= William Mackay Davidson =

Scottish pathologist, haematologist and expert on human chromosomes

Prof William Mackay Davidson FRSE RSM (1909–1991) was a Scottish pathologist, haematologist and expert on human chromosomes.

He was born in Aberdeenshire on 4 September 1909 and was educated at Aberdeen Grammar School. He studied medicine at Aberdeen University and graduated MB ChB in 1934. He began lecturing in pathology at Aberdeen University the following academic year.
As a member of the Territorial Army he was immediately called up at the onset of the Second World War in September 1939 and served with the 153rd Field Ambulance attached to the Highland Division. He was Mentioned in Dispatches. In 1940 he was captured at St Valery-en-Caux as part of the famous British surrender to Rommel on the northern French coast. He spent the remainder of the war as a prisoner of war.

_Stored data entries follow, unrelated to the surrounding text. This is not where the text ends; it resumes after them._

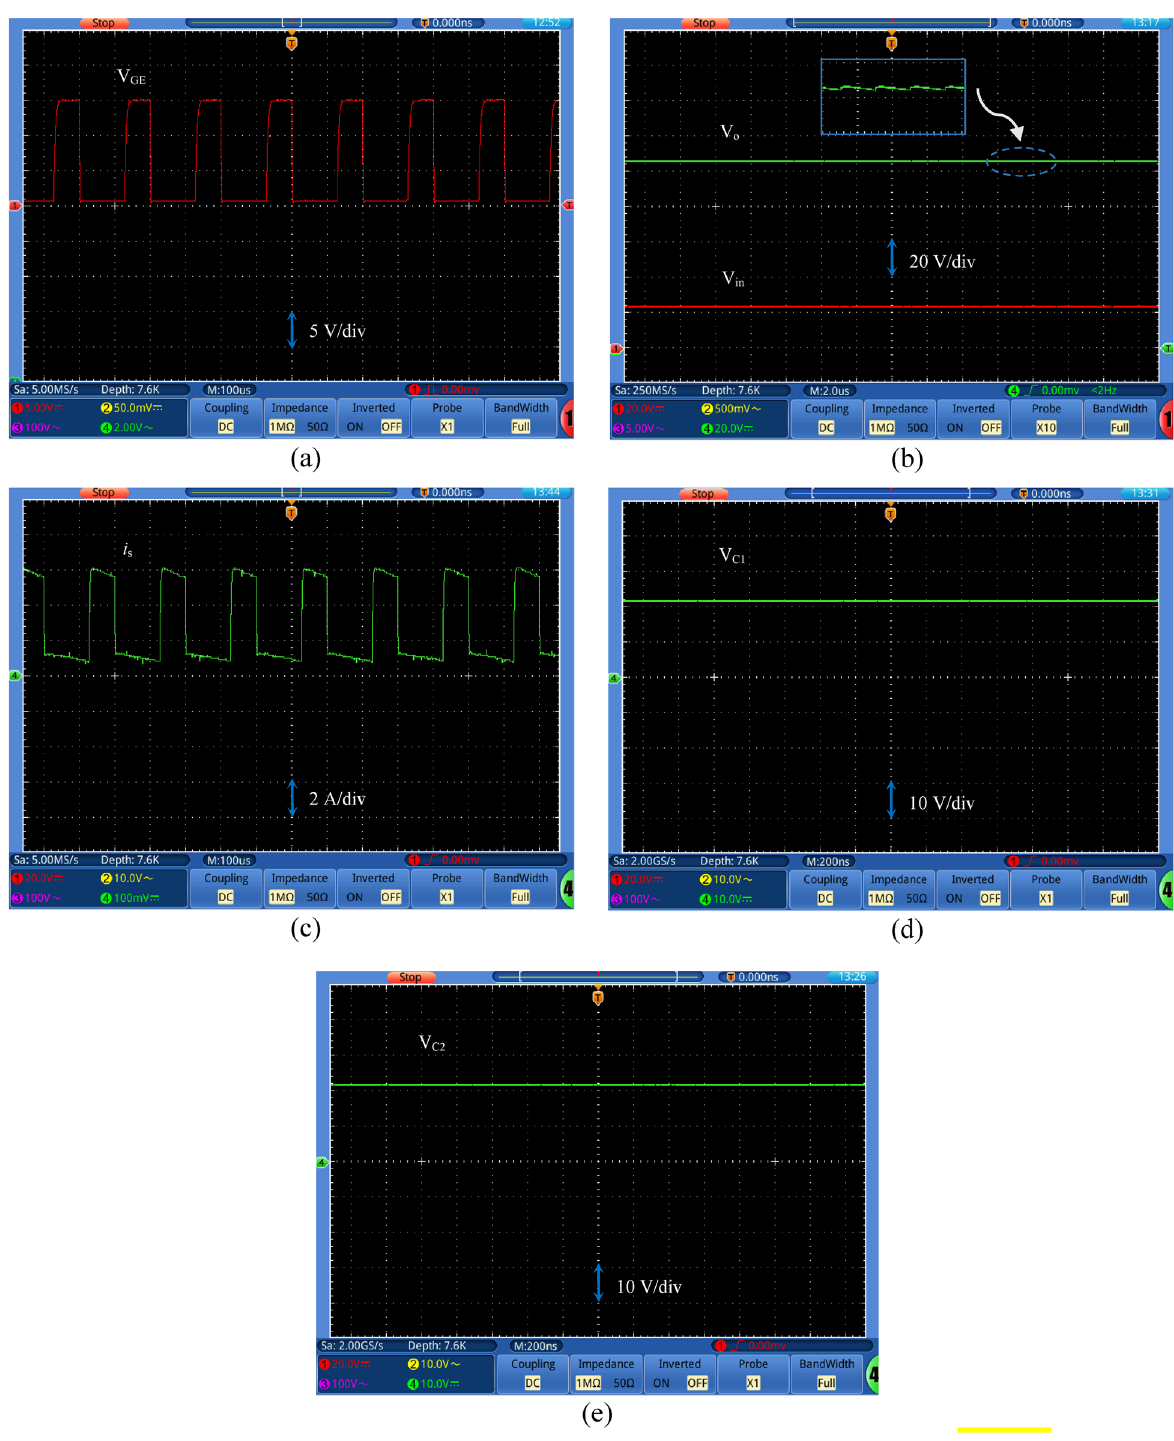
Figure 10. Experimental waveforms of ( a ) gate-emitter voltage, ( b ) input and output voltage, ( c ) input current, ( d ) capacitor C 1 voltage, and ( e ) capacitor C 2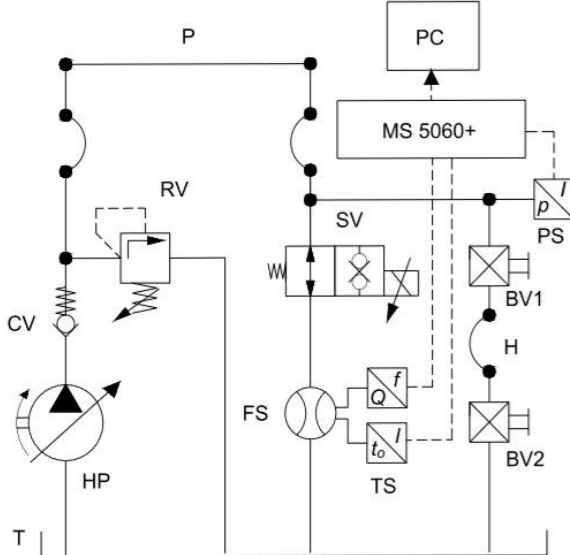
Fig. 1. Scheme of hydraulic circuit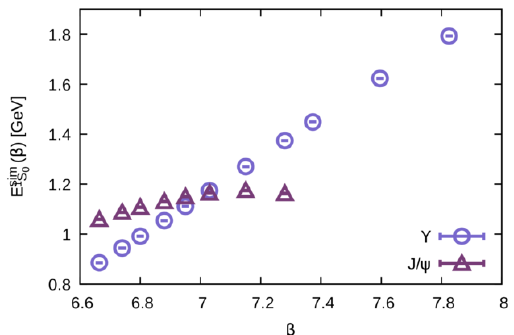
Figure 7 . The lattice spacing dependent energy E sim (circles) and charmonium (triangles), as obtained from raw lattice NRQCD correlators. Together with the PDG masses it enters the shift function C ( (cid:12) ) = M exp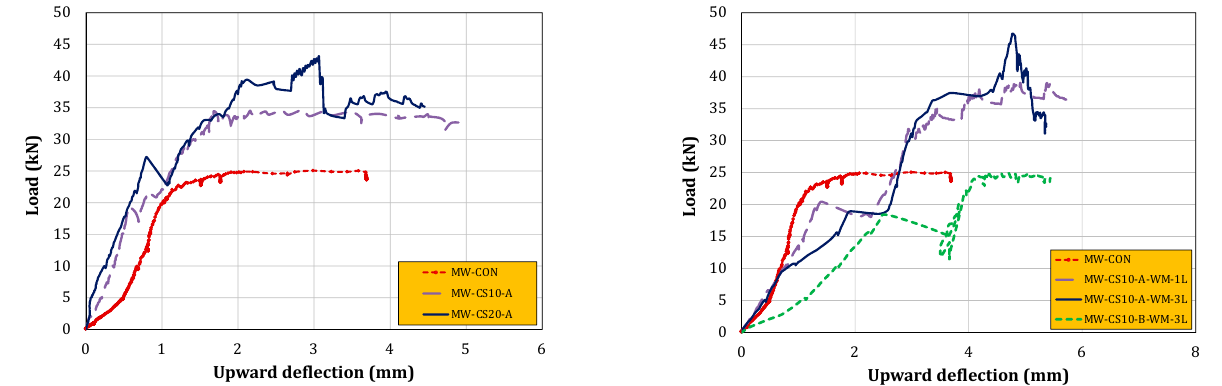
Figure 8. Load versus end deflection responses of the CCIB masonry walls.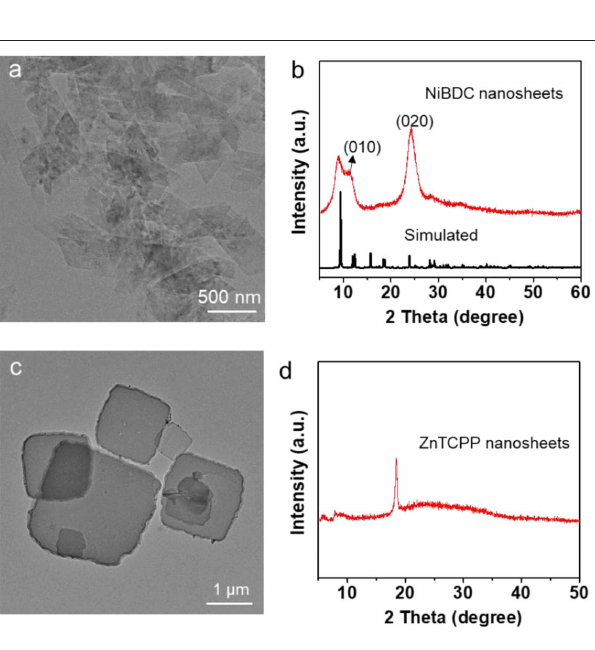
3.1 nm ( Supplementary Figure 6 ). The XRD pattern shows the CoNDC nanosheets have the same crystal structure with the bulk CoNDC crystals ( Figure 3c , Supplementary Figure 7a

After a brief return to Aberdeen University he was offered the post of Senior Lecturer in Haematology at King's College Hospital Medical School in London in 1948 and in 1957 was granted a full Professorship there. In 1957 he was chairman of the symposium on nuclear sex.

In 1964 he was elected a Fellow of the Royal Society of Edinburgh. His proposers were Matthew Sydney Thomson, Cecil Wakeley, David Campbell, Sir Stanley Davidson, George Lightbody Montgomery, and John Stirling Young.

He died on 8 November 1991 in Dunbar.